• YOUR GOAL:
For each statement, say yes or no to whether it agrees with the passage on calculating alveolar volume, and quote the words that decide it. 1. With RGA systems, the dead-space volume is estimated rather than measured. 2. The clinical single-breath method was developed in 1957. 3. The Fowler dead-space is reported under BTPS conditions.

(EXERCISE PASSAGE begins)

If SI units are required, a further conversion factor of 22.4 arises from the conversion of mL(STPD) to mmol, as shown in equation 2.

Calculating the alveolar volume
Using RGA systems, the dead-space volume is measured rather than estimated. The total dead-space, VD, can be obtained from the tracer gas washout curve using the Fowler method (figure 3) [13]. The development of RGA systems allows for the analysis of all of the exhaled gas and, since the tracer gas is being monitored throughout exhalation, there is no need to constrain the measurement of VA to the discrete sample computationally constructed for determining carbon monoxide uptake. This provides the opportunity to enhance the accuracy of VA determination and, indeed, using all of the available gas concentration data has been shown to provide a better estimate of VA [16, 17] than constraining measurement to smaller samples of exhaled gas, as required by the equipment available in 1957 when the clinical single-breath method was developed [1].
Graphical representation of the calculation of the Fowler dead-space volume in a normal, healthy subject (a) and a subject with chronic obstructive pulmonary disease (COPD) (b). The single-breath tracer gas washout is plotted against exhaled lung volume from total lung capacity. The volume at which the shaded area above the tracer gas washout curve equals the shaded area below the curve is the Fowler dead-space [13] which is reported under body temperature, ambient pressure, saturated with water vapour (BTPS) conditions.

(EXERCISE PASSAGE ends)
(MATERIAL PROVIDED begins)

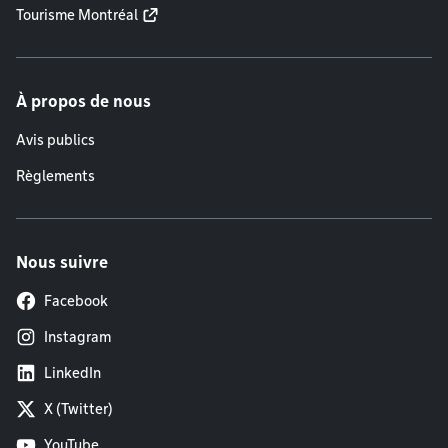
Tourisme Montréal
À propos de nous
Avis publics
Règlements
Nous suivre
Facebook
Instagram
LinkedIn
X (Twitter)
YouTube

(MATERIAL PROVIDED ends)

• SOLVED PROBLEM:
1. No: "Using RGA systems, the dead-space volume is measured rather than estimated."
2. Yes: "as required by the equipment available in 1957 when the clinical single-breath method was developed"
3. Yes: "which is reported under body temperature, ambient pressure, saturated with water vapour (BTPS) conditions"